A look at controlled rotation systems

Driverless technology, in its fundamental form, already exists in academia and private consortiums.


Driverless technology, in its fundamental form, already exists in academia and private consortiums. The basic components are here: GPS can track and sense a car’s position anywhere, along with its location, speed, direction, and altitude. OnStar can turn the car’s engine off and control most computer-controlled functions. Sensors such as infrared and radar can detect the car’s position on the highway and its distance from other cars. There’s almost nothing left to the imagination—technology exists to control practically everything. However, the applicable artificial intelligence required to approach human decision making in real world traffic is still a ways off.

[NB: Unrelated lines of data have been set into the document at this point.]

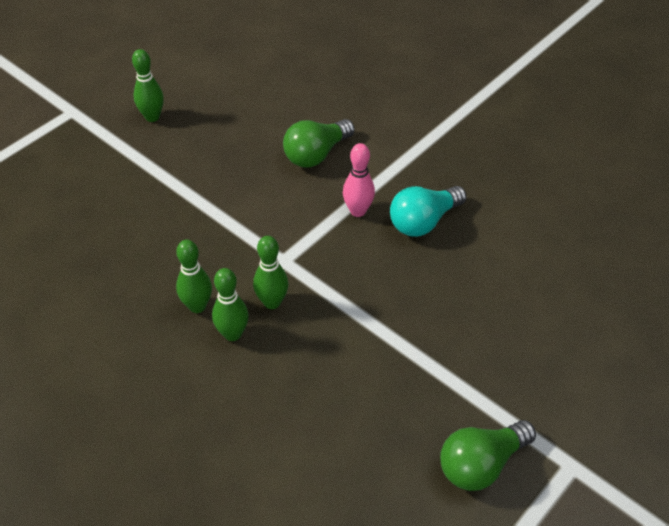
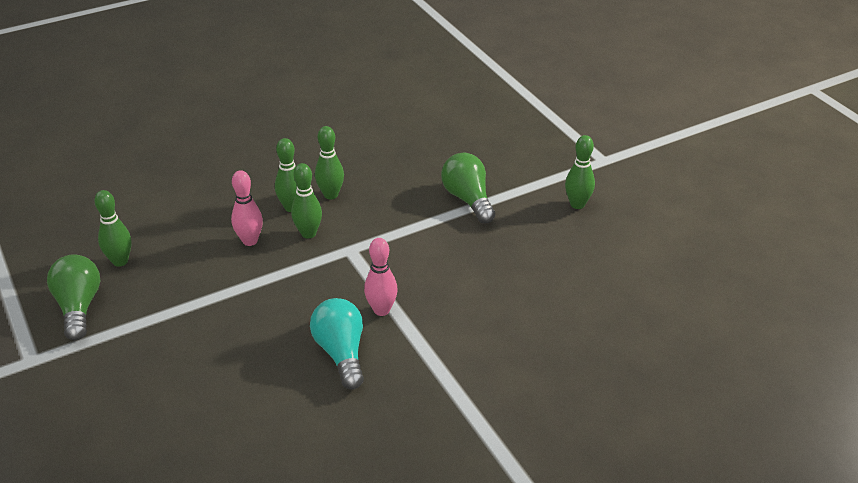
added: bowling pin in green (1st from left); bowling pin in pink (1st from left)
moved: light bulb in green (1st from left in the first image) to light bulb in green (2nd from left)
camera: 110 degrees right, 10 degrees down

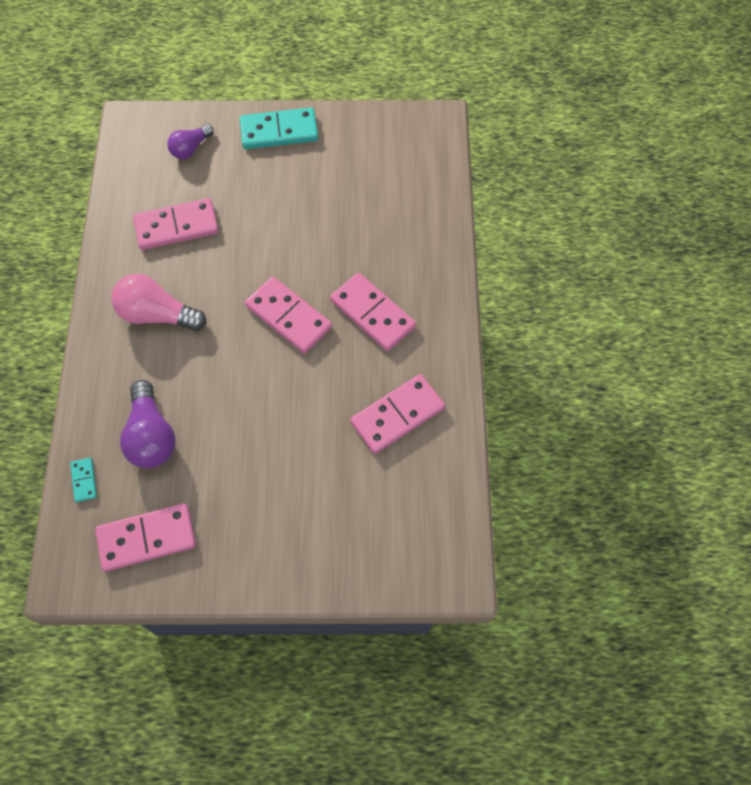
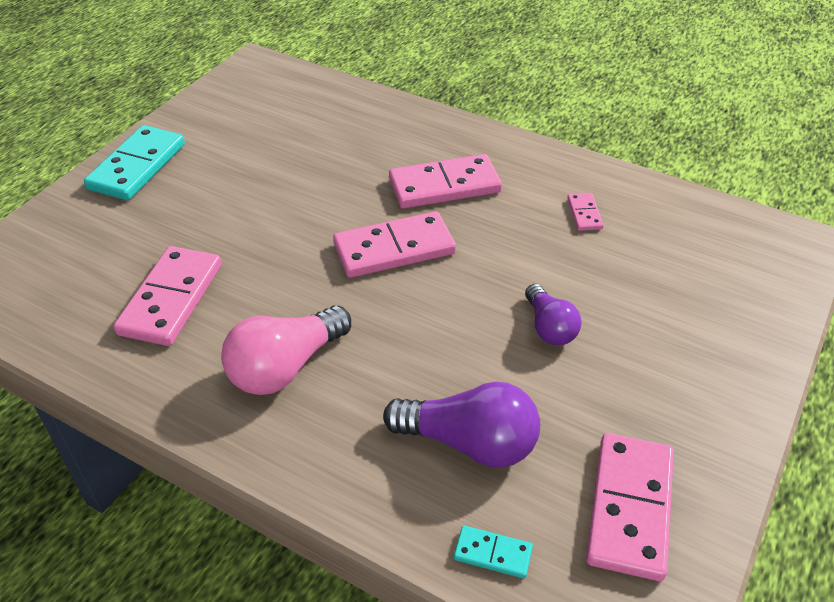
moved: light bulb in purple (2nd from left)
resized: domino in pink (5th from left in the first image) x0.48
camera: 60 degrees left, 20 degrees down

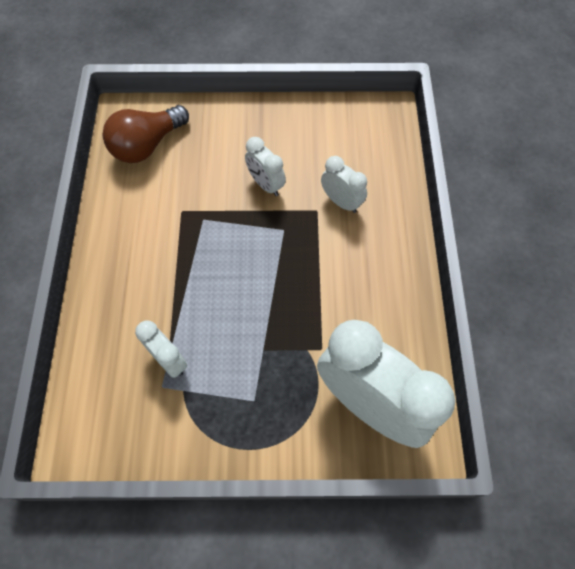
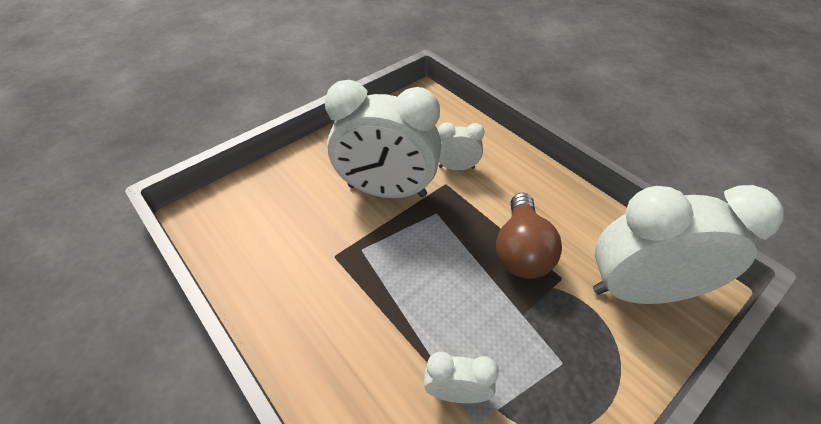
moved: light bulb in brown
resized: clock in white (2nd from left in the first image) x2.12
camera: 40 degrees left, 15 degrees down

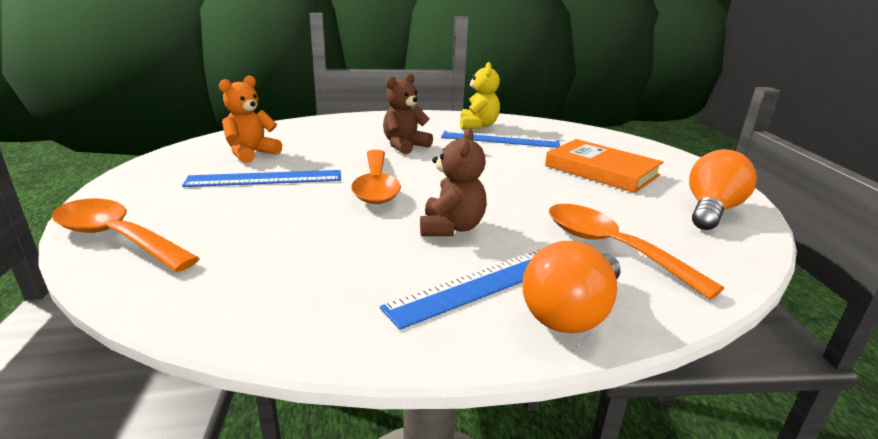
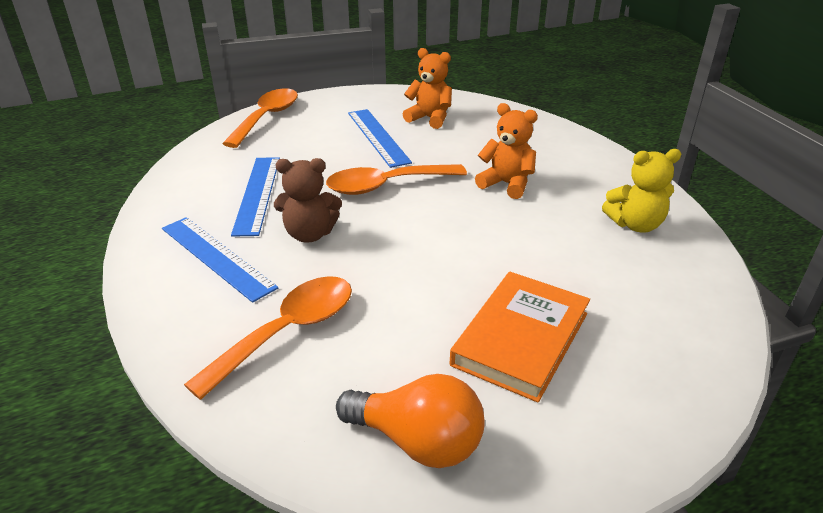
removed: light bulb in orange (1st from left)
moved: ruler in blue (3rd from left in the first image) to ruler in blue (2nd from left)
recoloured: teddy bear in brown (1st from left) to teddy bear in orange (2nd from left)
camera: 80 degrees right, 10 degrees up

Driverless automobile technology is probably just one of the hundreds of R&D projects on the drawing boards and in development around the world and most, if not all, are targeting the “green revolution” as the justification. One in particular is called Controlled Rotation System [CRS], a bicycle transmission morphed to replace the gearbox in cars. CRS has been patented by Parts Services Holland, Ltd.—formed in 2009 by four people in Holland to replace the Derailleur bicycle chain-jumping sprockets by using a belt and only two discs whose diameters can be hydraulically changed to alter their ratio. Unlike the CVT, continuously variable transmission, where the belt rides up and down cones to vary the ratio, the CRS’s belt is in constant contact with each disc as the diameters change. In theory, according to the inventors, the motor could run at a constant RPM and the car’s speed and torque would be increased or decreased by just changing the disc’s diameters. Obviously a clutch or torque converter of some design would still be required to accommodate engine/motor disengagement from the CRS.

Beyond tripping over this device via an internet search, I know nothing more about it other than the principles expect it to force a sea-change in how future automobiles will be designed. In addition, the company sees application for wind turbines among other power transmission devices. Their goal is to improve operating efficiency by eliminating gears thereby per their claims reduce friction losses.

There’s a big “but”: The auto industry has a long history with belts, and anyone with experience with belts know that they stretch—requiring a tensioning idler of some sort. Belts for direct drive applications were eventually dropped, and chains took their place. However, chains eventually stretch as well. Remember Honda’s early rubber timing belts that required changing at 150,000 miles to avoid valves smashing into the tops of pistons?

At this time, I don’t believe any (drivetrain) belts currently in use, if in fact there are in use,  are made from rubber compounds, steel-reinforced or not. One of the first below the radar successful chain-drive transmission applications was used in the 1966 Olds Toronado. Originally patented by Ford years earlier, it never saw the light of day. Ford conceived a chain directly driving the transmission input shaft from the engine output or crankshaft.  For Olds, this novel FWD system allowed the “V” engine to be positioned longitudinally, as in RWD cars, with a special high strength; heat treated and pre-stretched chain connecting the side-saddle rear-pointing transmission to the engine crank shaft. This engine/transmission combination was used for many years and even drove GMC’s 1973–’78 Motorhome.

Will the CRS survive in its current form when the belt is designed to accommodate the horsepower in today’s automobile engines survive? That is the challenge, considering all of the past unsuccessful attempts to replace gears in an automobile transmission, driverless or not.

It’s not easy to duplicate the load and direction-changing ability that hardened gears offer to thousands of applications (for which the automobile transmission and differential are the most advanced—they’re used by more people around the world than any other system). And there’s a good reason why: Transferring energy from the motor to the wheels creates large compressive and tensile stresses within the gear teeth, in addition to whisper-quiet precision. Chains and belts, on the other hand, can be surprisingly noisy, especially at high RPM.

With my limited knowledge of the material detail of the CRS device, I see three possible options: Heat-treated steel chain, composite reinforced linked chain, or a space-age rubber or polymer reinforced belt. Most likely hardened steel micro-linked chain, modified to ride on the toothless expanding discs, will be required. If gears were used, the continuously expanding and contracting disc diameter would cause the gear module to change, altering the pitch. In any case, the hydraulically expanded discs will see very high wear, thus require a heat-treated surface (a perfect application for nitriding, actually).

The RPM required for a bicycle is one thing—the wear and load-carrying ability required for a 200- to 400-horsepower automobile is quite another. Even with the comparatively low loads endured by racing bicycles for which I assume the CRS was developed, the current bicycle chain-drive systems are changed frequently. Note in the Tour de France the multitude of bicycles every team uses to compete over just a few days.